▸ PASSAGE PROVIDED:
Jul 15, 2008 19:06
Life is getting out of control.
Everything that happened a week and a half ago just seemed to be the start of extreme stress headed my way. When I was finally getting comfortable with the thought of going home, even though I still had no word if my internet was even working. I started feeling like I've over stayed my welcome with Teryn and Eddie, even though I know they don't feel that way. But I know they still need their space and room.
Like today, they got into a fight, Eddie took off. They always have their little arguments, its normal, but I guess I feel awkward being here when that happens. I dislike people fighting, and being around it. Probably doesn't seem that way since I can be an argumentative one myself, but yea, I just feel weird.
But on top of all of that, Kevin was laid off today. Work had been really slow and his hours had been getting cut a lot lately. So now its gonna be even worse at home. But I'm going to start working to get myself out of these environments. Trying to schedule some doctor appointments before insurance is up, hopefully tomorrows appointment with my surgeon will go ok. I know he hasn't been charging us even with having insurance, so it should be ok. Going to go on the implant birth control since it works for 3yrs.. probably be best, and I'm pretty sure insurance covers that.

▸ EXERCISE: Carry on the journal entry about life getting out of control, picking up after its final sentence.

▸ ENTRIES SUPPLIED:
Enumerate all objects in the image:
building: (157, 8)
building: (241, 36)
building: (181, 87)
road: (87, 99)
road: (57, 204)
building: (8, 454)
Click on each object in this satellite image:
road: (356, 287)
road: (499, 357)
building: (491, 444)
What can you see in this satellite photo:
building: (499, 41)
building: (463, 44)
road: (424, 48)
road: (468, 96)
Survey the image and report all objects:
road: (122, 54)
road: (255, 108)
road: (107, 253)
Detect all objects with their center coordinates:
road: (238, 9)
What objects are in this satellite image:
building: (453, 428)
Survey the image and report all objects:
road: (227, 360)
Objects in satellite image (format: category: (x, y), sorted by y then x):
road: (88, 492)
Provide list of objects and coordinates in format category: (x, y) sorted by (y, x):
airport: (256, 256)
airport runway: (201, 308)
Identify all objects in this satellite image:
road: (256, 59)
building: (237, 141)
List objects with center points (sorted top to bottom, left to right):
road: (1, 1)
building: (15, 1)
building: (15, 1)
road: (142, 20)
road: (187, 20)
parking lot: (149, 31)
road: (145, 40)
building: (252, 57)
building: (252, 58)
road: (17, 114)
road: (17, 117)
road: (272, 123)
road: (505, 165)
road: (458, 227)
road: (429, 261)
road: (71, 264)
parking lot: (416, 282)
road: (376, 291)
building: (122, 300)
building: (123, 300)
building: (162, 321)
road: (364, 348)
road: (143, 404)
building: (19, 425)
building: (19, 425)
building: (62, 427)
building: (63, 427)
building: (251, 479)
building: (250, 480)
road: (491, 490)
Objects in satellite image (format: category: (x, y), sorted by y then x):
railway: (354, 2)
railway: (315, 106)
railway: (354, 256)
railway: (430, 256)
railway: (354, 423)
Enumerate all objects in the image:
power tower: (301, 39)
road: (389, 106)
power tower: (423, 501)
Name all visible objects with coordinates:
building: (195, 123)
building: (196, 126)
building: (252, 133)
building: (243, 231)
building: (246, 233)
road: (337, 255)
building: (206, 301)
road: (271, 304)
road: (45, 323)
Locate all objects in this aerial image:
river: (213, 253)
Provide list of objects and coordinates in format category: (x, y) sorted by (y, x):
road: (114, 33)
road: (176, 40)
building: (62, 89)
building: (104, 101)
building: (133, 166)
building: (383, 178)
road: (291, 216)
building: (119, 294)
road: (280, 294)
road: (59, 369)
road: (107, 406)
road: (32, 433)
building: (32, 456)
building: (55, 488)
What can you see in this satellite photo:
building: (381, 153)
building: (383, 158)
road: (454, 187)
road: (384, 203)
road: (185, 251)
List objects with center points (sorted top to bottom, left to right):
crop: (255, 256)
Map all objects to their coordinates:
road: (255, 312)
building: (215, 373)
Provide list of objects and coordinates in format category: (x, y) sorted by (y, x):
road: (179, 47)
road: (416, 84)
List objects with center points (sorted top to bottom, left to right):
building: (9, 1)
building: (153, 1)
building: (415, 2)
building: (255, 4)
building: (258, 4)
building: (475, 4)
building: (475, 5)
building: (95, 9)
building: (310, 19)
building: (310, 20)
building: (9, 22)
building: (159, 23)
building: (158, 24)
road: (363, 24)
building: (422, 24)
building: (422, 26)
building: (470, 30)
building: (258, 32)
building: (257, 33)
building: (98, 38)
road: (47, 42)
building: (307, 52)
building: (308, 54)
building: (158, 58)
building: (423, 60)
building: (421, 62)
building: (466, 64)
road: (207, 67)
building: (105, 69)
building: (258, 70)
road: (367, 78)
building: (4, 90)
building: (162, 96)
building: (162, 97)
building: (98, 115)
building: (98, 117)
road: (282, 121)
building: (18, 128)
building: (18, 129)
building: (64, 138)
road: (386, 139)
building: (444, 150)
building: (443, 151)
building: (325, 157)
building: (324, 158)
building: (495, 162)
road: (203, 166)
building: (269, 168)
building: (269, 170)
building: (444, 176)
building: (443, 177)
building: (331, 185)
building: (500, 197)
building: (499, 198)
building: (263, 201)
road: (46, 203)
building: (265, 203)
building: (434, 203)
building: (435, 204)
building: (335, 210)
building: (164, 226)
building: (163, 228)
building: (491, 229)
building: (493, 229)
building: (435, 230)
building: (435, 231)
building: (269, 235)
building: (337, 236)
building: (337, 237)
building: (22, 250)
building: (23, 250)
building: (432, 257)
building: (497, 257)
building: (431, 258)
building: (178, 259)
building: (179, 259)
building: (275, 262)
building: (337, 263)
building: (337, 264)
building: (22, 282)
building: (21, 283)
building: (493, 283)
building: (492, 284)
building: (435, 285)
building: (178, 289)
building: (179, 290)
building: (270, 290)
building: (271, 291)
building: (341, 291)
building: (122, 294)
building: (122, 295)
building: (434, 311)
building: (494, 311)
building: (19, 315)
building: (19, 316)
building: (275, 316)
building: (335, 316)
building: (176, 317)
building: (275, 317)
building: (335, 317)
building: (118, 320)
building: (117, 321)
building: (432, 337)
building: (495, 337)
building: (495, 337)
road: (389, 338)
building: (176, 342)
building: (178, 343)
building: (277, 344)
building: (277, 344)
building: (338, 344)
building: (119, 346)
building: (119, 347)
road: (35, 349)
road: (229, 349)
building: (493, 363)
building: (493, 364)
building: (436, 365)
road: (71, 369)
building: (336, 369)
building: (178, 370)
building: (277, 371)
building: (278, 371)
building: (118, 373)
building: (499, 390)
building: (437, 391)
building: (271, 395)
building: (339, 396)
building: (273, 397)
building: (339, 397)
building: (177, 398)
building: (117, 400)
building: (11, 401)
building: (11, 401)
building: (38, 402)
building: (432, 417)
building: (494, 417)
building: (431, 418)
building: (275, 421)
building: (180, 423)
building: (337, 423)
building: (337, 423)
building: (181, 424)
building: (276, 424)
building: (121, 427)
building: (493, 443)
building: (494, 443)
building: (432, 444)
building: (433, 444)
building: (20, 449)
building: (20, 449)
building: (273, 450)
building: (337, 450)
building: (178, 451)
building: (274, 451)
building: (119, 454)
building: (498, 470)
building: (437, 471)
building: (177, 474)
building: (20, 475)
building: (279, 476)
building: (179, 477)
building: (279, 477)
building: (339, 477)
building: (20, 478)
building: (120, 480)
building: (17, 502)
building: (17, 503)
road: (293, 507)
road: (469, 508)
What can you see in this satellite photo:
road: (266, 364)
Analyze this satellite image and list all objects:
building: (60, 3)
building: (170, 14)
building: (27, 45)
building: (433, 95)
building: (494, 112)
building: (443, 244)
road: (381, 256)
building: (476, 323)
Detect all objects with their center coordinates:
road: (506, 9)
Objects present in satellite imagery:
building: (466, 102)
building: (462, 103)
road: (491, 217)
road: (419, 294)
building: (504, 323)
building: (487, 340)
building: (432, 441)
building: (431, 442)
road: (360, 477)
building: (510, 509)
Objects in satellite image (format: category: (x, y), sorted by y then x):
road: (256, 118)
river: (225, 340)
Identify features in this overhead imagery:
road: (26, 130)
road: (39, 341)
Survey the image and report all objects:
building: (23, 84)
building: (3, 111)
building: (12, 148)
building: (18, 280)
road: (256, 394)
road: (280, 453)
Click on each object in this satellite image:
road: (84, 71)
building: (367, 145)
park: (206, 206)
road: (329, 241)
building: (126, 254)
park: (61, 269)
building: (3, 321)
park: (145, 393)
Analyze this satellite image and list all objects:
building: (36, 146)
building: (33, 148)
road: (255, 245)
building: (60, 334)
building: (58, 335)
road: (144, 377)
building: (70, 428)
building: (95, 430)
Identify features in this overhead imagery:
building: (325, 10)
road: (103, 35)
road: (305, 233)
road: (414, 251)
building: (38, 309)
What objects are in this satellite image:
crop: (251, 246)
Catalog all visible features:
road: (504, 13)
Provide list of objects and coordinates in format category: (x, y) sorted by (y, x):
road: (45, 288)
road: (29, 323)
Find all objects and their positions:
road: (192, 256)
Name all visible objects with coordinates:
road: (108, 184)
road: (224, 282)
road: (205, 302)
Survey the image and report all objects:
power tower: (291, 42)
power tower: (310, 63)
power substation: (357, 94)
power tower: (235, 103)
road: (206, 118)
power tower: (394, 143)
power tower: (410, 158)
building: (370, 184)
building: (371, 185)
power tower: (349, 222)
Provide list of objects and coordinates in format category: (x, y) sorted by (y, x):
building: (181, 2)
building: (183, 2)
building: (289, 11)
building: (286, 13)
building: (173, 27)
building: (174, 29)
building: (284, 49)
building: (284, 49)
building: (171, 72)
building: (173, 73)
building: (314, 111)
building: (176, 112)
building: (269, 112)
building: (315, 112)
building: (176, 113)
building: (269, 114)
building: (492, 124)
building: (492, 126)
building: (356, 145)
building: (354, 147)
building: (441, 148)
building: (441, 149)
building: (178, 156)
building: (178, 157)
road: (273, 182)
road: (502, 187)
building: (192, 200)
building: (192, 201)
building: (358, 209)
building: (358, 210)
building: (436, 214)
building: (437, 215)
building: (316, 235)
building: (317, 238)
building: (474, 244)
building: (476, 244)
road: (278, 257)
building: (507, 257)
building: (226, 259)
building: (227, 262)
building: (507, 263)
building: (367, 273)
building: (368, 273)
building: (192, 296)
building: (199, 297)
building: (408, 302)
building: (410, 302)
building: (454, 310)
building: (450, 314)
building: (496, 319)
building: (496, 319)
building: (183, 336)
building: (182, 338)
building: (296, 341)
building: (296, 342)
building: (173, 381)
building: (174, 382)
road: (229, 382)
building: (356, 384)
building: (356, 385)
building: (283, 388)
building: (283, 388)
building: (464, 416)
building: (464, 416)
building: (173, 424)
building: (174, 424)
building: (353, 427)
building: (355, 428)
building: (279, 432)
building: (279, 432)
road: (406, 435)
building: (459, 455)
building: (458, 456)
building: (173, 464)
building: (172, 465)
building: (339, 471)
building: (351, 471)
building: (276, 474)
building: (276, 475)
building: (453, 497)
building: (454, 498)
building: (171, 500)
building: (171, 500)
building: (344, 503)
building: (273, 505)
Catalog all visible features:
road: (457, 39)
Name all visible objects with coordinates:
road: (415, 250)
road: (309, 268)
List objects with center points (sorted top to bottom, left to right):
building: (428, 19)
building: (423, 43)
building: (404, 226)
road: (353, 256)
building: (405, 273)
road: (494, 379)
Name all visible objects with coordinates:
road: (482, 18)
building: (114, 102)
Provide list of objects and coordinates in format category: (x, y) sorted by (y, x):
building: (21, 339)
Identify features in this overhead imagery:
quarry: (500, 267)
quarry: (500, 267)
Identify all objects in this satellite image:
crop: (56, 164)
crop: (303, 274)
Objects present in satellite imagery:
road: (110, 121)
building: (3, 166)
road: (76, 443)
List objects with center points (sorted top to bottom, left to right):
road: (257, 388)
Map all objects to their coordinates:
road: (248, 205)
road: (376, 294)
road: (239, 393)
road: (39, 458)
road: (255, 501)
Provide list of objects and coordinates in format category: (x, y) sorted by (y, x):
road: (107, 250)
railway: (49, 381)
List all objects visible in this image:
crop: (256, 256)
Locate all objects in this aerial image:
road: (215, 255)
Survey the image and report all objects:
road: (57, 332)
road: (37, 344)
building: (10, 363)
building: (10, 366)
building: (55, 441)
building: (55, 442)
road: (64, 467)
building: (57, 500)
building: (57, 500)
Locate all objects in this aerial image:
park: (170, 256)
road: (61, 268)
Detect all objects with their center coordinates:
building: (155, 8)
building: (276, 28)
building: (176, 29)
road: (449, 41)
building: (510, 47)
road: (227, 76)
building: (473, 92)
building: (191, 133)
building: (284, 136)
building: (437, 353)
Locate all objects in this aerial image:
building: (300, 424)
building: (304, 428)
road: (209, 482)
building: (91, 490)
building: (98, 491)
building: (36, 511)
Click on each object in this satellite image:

▸ REPLY TO THE TASK:
Honestly can't wait til Real comes up here, can just get a break and be with someone that doesn't bring me down. Be happy, smile and laugh. Hug and hold him, just make everything else disappear. That would be so great.
I've been looking into a lot of things while here, decided once I get out and move, I'll go to culinary school. Seems like the best choice for me given I can't stand regular school, and I love cooking. I know planning ahead for me has always lead to disaster, but yea... I'm crossing my fingers things will be ok and work out in the end, finally.
Oh, going to talk to my doctor about the procedure that was suppose to be done months ago, and hope it helps finally heal me 100%. One less thing to worry and think about, one less thing to stop me from getting out of here.